Since rlang 0.4.0 (which contains much of the machinery behind the tidyverse's use of non-standard evaluation), we have been able to achieve these two operations in a single step, using the curly-curly syntax filter({{gene}} == 1)
Note also that your function stores to the variable t, but doesn't return anything, so a working version of your function would be:
library(dplyr)
test <- function(gene) {
df %>% filter({{gene}} == 1) %>% select(sample)
}
We can see that this does the trick:
test(genea)
#> sample
#> 1 1
#> 2 2
#> 3 3
#> 5 5
A further point to note would be that it is not great practice to use the name of variables inside your function that are presumed to exist in the calling scope. Rather than your function referring to df, you should probably have your function explicitly take a data argument, and rather than assuming your data has a column called sample, you should pass the column you wish to select.

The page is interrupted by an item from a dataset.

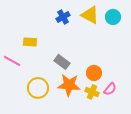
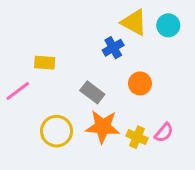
blue cross: (63, 17) -> (113, 48), moved
pink line: (12, 61) -> (18, 91), turned -66
orange circle: (94, 73) -> (140, 83), moved

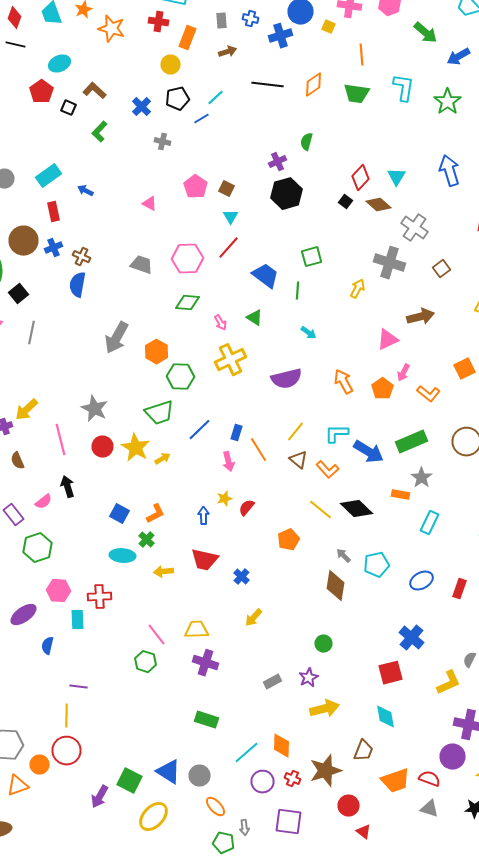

Your function might then look like this:
test <- function(data, gene, col) {
data %>% filter({{gene}} == 1) %>% select({{col}})
}
And be called like this
test(df, genea, sample)
This gives the same result, but is a more useful function which can be used whatever the names of your data frame and sample column are.

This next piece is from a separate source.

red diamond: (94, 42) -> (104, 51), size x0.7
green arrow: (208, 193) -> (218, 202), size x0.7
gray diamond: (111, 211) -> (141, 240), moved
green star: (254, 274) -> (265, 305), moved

Created on 2022-11-10 with reprex v2.0.2
Data in reproducible format
df <- structure(list(sample = 1:6, genea = c(1L, 1L, 1L, 0L, 1L, 0L
), geneb = c(1L, 1L, 0L, 0L, 0L, 0L), genec = c(1L, 1L, 0L, 0L,
1L, 0L), gened = c(0L, 0L, 1L, 0L, 1L, 0L), genee = c(0L, 0L,
1L, 0L, 1L, 0L), genef = c(0L, 0L, 1L, 0L, 1L, 0L)),
class = "data.frame", row.names = c("1", "2", "3", "4", "5", "6"))